D’après vous, comment les technologies intelligentes de gestion de l’eau permettront-elles de résoudre une partie de ces problèmes ?
Je pense que les technologies intelligentes ont essentiellement un rôle à jouer dans deux domaines. Le premier est l’intégration de systèmes intelligents dans les équipements et appareils que nous vendons à nos clients. Le deuxième est l’ajout de logiciels et de systèmes d’analyse des données à ces équipements.
Il peut s’agir de données issues d’un seul appareil ou de tout un réseau qui sont ensuite transformées en informations exploitables par nos clients. Ces informations peuvent les aider à réduire leurs pertes d’eau sur les réseaux de distribution d’eau potable, à gérer de manière plus efficace les situations de débordements des eaux pluviales ou à réduire leur consommation d’énergie pour le traitement des eaux usées.
Xylem a acheté des entreprises spécialisées dans les technologies intelligentes de gestion de l’eau. Pourquoi ?
Ces dernières années, nous avons effectué un certain nombre d’acquisitions visant à renforcer notre gamme afin de proposer une véritable sélection de solutions intelligentes pour l’eau. Je tiens à souligner que les acquisitions ne sont pas le seul moyen qui nous permet d’atteindre cet objectif. Nous investissons également énormément dans la recherche et le développement, afin de continuer à intégrer des systèmes intelligents aux appareils et équipements que nous proposons déjà.
Cet aspect est aussi important que le développement de logiciels et la couche d’analyse des données que nous avons acquise récemment avec notre nouvelle plateforme analytique. Il est essentiel de comprendre qu’il ne faut pas opposer logiciel et matériel. Il faut associer les deux afin d’obtenir les informations les plus fiables pour nos clients.
Que vous disent les clients de Xylem sur les technologies intelligentes de gestion de l’eau ? Sont-ils prudents ou enthousiastes face à ces outils ?
Lorsque je parle aux services de l’eau du monde entier, les PDG et leurs équipes de direction ne me disent pas qu’ils sont opposés à la prise de risque ou réticents à tester de nouvelles technologies, mais que ces technologies doivent avoir fait leurs preuves. Nos clients sont très enthousiastes parce que notre évolution vers des technologies intelligentes de gestion de l’eau s’appuie sur la crédibilité que nos équipes ont bâtie au fil des décennies au service de ces clients.
Le directeur d’une société de service de l’eau m’a dit : « Patrick, vous effectuez le travail pénible pour nous.
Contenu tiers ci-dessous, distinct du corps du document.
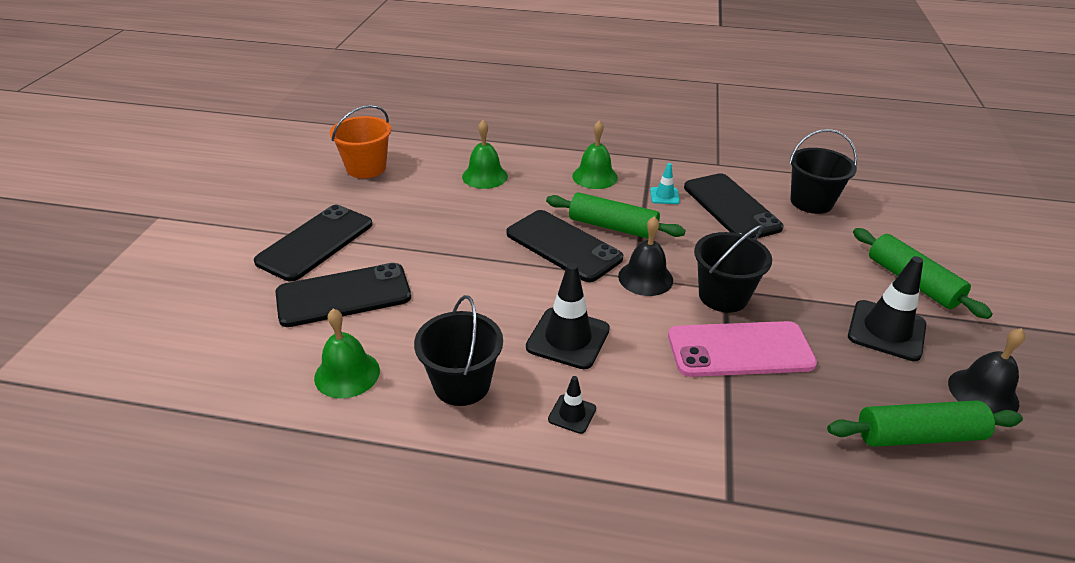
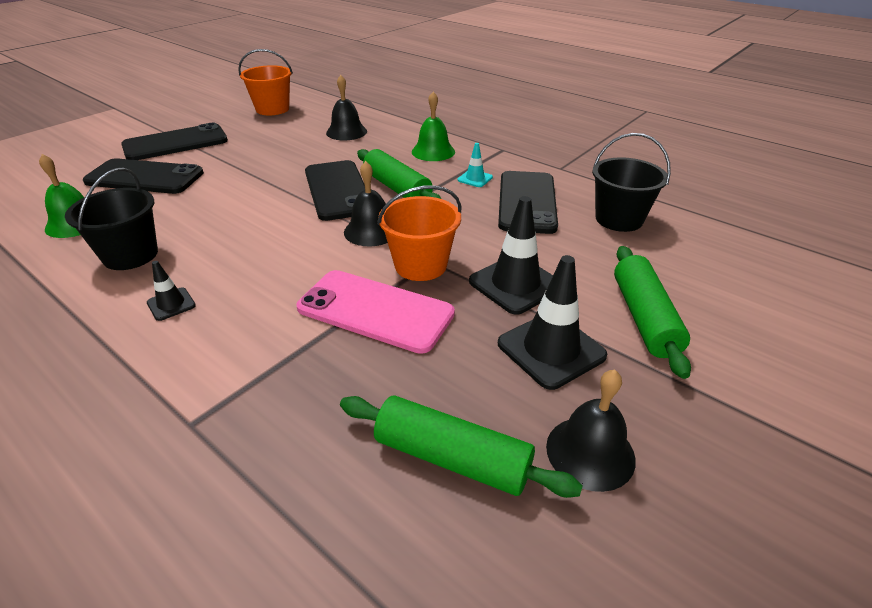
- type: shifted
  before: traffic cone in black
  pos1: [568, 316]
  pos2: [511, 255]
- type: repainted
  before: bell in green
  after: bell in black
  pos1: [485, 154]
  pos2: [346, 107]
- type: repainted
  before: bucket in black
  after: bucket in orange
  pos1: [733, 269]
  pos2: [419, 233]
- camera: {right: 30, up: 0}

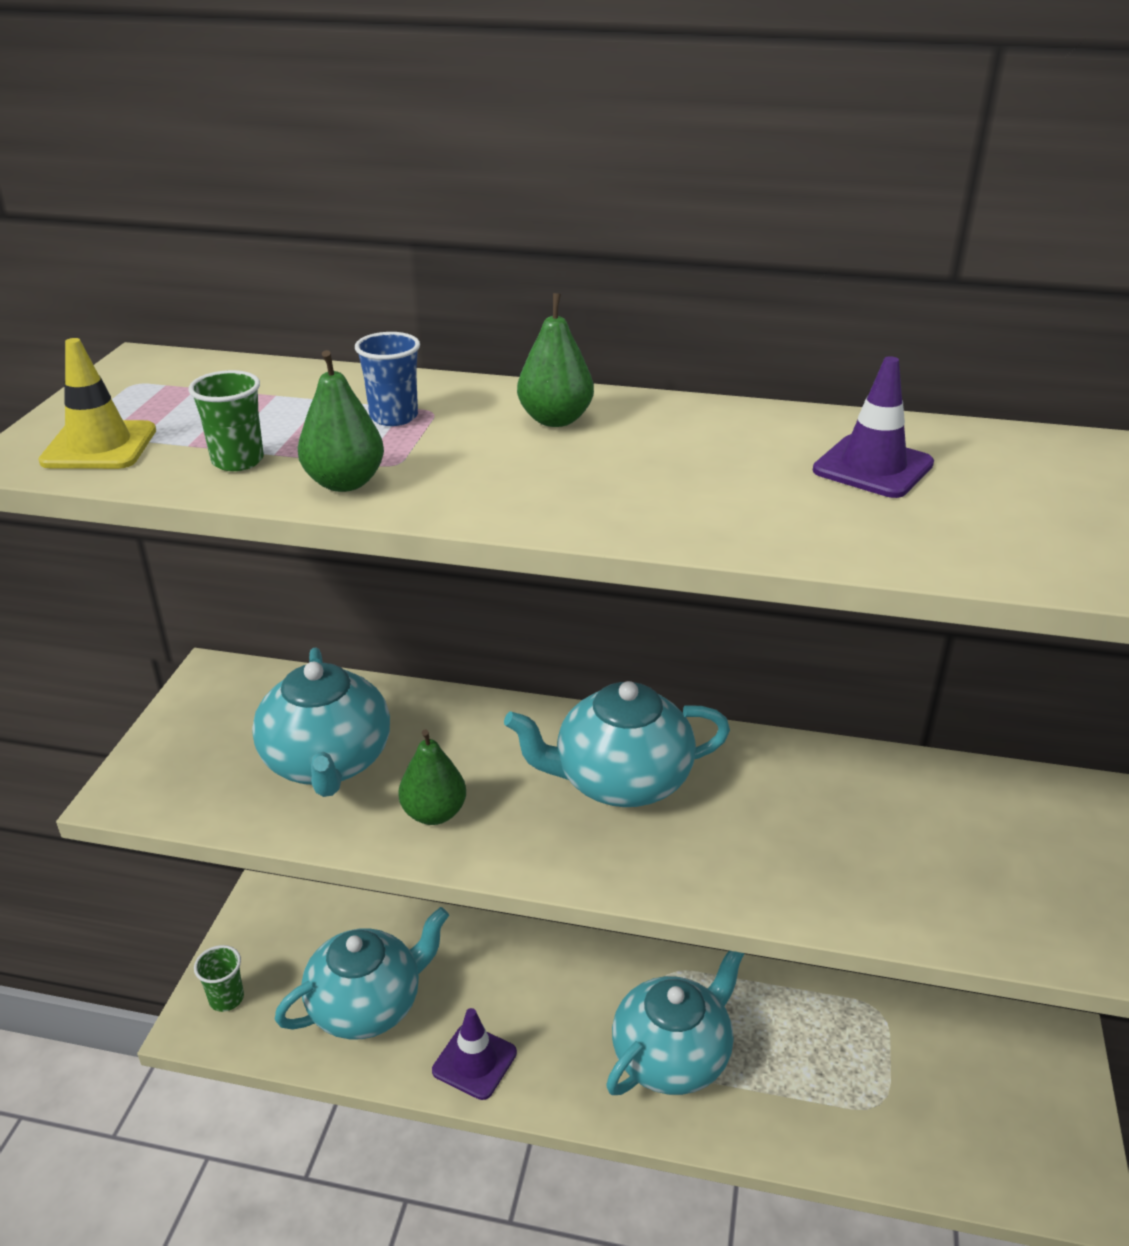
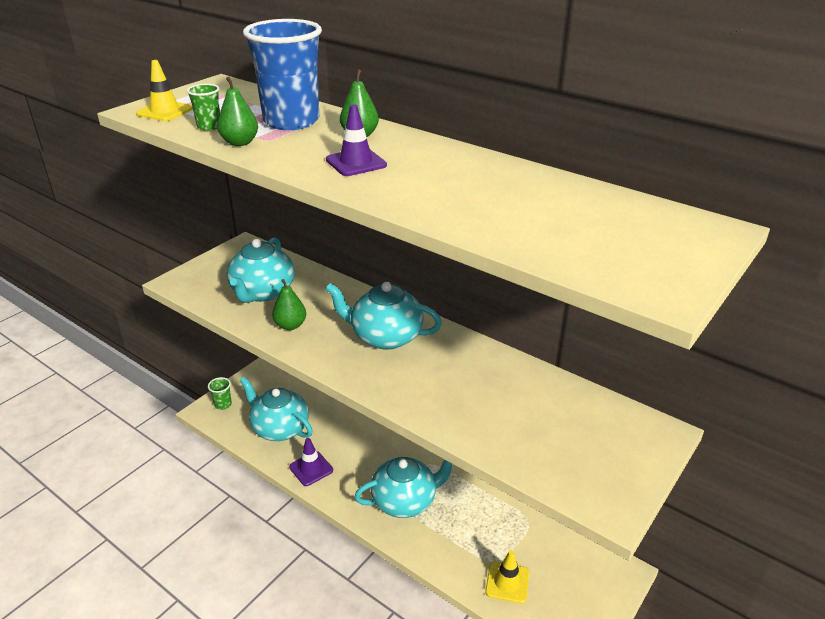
- type: new
  after: traffic cone in yellow
  pos2: [507, 577]
- type: shifted
  before: traffic cone in purple
  pos1: [873, 427]
  pos2: [356, 140]
- type: rotated
  before: teapot in turquoise
  pos1: [362, 973]
  pos2: [276, 409]
  turn: -135
- type: scaled
  before: cup in blue
  pos1: [387, 379]
  pos2: [282, 74]
  scale: 2.37
- camera: {right: 25, up: 0}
Vous joignez les actes à la parole. Vous analysez avec soin ces formidables nouvelles technologies, vous déterminez lesquelles fonctionnent et lesquelles ne servent à rien, puis vous me les présentez. Je n’ai pas à me soucier de la longévité ou de l’efficacité de ce que vous créez, car votre entreprise a fait ses preuves. Vous engagez votre réputation, et pour ma société, il est ensuite facile d’adopter ces outils. »
Certaines portions du secteur de l’eau adoptent-elles davantage que d’autres les technologies intelligentes de gestion de l’eau ?
On observe différents rythmes d’adoption. Tout d’abord, je dirais que l’emplacement géographique ne joue pas forcément. C’est plutôt la philosophie du service de l’eau qui importe. Les PDG de ces services mettent en œuvre ces technologies pour diverses raisons. Il peut s’agir d’un enjeu de sécurité nationale, d’une question réglementaire ou d’un problème de pénurie d’eau. Chaque situation façonne une mentalité différente.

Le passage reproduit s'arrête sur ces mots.